--- Data to examine Enclosed Below ---

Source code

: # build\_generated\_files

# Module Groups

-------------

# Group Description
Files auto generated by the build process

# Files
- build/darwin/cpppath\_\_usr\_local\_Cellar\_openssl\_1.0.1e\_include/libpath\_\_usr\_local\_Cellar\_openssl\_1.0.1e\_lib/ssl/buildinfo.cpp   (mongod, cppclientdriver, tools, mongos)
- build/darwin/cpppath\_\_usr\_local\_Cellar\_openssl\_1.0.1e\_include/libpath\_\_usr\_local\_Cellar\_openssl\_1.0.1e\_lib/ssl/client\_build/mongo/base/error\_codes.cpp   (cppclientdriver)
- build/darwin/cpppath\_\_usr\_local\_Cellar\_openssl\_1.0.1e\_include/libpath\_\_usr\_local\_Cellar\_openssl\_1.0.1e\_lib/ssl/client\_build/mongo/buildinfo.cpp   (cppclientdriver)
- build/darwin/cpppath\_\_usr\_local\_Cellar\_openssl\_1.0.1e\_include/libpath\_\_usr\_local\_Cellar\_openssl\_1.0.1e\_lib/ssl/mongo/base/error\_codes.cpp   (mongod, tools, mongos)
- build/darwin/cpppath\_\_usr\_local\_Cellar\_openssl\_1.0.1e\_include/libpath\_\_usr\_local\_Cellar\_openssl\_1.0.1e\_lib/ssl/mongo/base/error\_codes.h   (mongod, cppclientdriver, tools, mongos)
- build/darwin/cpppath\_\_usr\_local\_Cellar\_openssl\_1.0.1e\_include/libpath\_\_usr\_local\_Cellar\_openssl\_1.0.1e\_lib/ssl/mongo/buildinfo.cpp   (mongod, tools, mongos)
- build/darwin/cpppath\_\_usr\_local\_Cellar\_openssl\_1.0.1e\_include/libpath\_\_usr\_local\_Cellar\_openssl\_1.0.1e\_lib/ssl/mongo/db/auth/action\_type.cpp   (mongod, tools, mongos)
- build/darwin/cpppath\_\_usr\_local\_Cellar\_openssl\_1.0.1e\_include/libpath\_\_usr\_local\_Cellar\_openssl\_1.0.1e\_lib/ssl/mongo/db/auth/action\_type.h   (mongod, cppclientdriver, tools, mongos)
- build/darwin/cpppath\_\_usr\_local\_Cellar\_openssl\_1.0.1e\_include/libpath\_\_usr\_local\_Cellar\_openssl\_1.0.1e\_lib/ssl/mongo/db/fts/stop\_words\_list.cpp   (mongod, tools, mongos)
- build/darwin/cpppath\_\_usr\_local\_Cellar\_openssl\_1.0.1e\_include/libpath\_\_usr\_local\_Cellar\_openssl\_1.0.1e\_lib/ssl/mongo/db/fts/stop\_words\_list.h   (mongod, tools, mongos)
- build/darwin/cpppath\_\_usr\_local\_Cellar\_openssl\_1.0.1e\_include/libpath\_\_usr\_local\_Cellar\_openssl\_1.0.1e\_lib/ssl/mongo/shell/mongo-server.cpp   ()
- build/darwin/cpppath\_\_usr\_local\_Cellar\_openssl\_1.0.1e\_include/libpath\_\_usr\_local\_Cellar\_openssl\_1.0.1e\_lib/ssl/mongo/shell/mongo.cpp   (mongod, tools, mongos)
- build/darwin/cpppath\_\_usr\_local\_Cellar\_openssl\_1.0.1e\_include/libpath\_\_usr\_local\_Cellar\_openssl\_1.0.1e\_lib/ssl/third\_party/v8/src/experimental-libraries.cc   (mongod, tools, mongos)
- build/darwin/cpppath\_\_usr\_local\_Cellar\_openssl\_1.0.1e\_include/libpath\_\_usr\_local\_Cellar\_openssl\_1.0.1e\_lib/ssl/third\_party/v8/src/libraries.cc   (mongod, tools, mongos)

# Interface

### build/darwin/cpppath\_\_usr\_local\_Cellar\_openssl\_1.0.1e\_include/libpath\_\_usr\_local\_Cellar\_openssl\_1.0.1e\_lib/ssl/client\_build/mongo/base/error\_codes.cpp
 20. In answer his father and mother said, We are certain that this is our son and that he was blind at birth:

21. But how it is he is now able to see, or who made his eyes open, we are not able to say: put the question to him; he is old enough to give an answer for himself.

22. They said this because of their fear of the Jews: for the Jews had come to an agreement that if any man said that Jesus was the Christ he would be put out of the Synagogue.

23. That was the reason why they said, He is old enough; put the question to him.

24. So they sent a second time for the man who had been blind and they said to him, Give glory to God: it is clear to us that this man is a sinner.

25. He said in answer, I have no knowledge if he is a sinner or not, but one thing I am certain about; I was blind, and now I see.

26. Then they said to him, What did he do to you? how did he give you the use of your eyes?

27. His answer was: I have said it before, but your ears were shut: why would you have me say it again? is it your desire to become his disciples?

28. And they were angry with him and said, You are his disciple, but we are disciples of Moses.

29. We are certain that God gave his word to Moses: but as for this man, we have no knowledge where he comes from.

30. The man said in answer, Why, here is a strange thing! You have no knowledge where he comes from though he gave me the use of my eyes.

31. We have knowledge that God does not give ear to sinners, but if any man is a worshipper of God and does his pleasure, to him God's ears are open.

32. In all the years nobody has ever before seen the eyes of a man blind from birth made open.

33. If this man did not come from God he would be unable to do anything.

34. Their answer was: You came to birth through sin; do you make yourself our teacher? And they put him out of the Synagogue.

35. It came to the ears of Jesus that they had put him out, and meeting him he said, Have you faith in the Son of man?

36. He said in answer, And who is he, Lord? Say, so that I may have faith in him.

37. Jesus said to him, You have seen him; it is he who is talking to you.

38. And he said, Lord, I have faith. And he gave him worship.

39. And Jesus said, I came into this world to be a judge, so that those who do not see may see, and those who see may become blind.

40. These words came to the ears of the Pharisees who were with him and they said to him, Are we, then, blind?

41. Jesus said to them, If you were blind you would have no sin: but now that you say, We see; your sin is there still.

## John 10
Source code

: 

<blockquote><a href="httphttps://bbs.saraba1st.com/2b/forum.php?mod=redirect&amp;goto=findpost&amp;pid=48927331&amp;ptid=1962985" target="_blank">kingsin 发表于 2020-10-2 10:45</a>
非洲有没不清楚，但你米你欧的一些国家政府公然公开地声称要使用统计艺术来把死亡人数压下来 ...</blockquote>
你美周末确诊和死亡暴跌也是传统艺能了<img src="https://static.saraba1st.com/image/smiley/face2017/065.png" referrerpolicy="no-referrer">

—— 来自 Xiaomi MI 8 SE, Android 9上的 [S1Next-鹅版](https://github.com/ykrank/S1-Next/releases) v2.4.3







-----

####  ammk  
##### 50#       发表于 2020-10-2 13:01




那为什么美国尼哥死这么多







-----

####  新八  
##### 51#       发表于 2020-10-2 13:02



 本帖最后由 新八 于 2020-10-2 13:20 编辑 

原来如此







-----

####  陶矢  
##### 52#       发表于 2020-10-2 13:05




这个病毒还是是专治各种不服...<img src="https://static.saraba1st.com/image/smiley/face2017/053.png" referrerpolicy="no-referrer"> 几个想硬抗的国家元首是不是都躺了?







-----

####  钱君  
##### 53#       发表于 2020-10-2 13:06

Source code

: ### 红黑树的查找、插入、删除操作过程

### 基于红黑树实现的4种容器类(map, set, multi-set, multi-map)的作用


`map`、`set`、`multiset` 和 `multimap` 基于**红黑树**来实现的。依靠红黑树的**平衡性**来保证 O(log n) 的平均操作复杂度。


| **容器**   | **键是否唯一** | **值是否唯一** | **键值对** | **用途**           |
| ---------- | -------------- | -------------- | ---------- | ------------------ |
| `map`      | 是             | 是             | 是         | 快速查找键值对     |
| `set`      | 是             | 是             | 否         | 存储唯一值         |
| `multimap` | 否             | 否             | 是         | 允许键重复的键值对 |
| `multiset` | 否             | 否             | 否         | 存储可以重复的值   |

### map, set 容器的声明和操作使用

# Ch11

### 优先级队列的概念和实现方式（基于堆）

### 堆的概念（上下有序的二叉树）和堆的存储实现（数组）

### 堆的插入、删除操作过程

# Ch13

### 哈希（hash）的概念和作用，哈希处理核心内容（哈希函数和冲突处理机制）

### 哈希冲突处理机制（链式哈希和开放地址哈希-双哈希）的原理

--- End of Enclosed Data to examine ---

[About this task] Keep only the lines from the line with "### map, set 容器的声明和操作使用" to the end of the records above, and repeat them exactly.

[Answer space]
### map, set 容器的声明和操作使用

# Ch11

### 优先级队列的概念和实现方式（基于堆）

### 堆的概念（上下有序的二叉树）和堆的存储实现（数组）

### 堆的插入、删除操作过程

# Ch13

### 哈希（hash）的概念和作用，哈希处理核心内容（哈希函数和冲突处理机制）

### 哈希冲突处理机制（链式哈希和开放地址哈希-双哈希）的原理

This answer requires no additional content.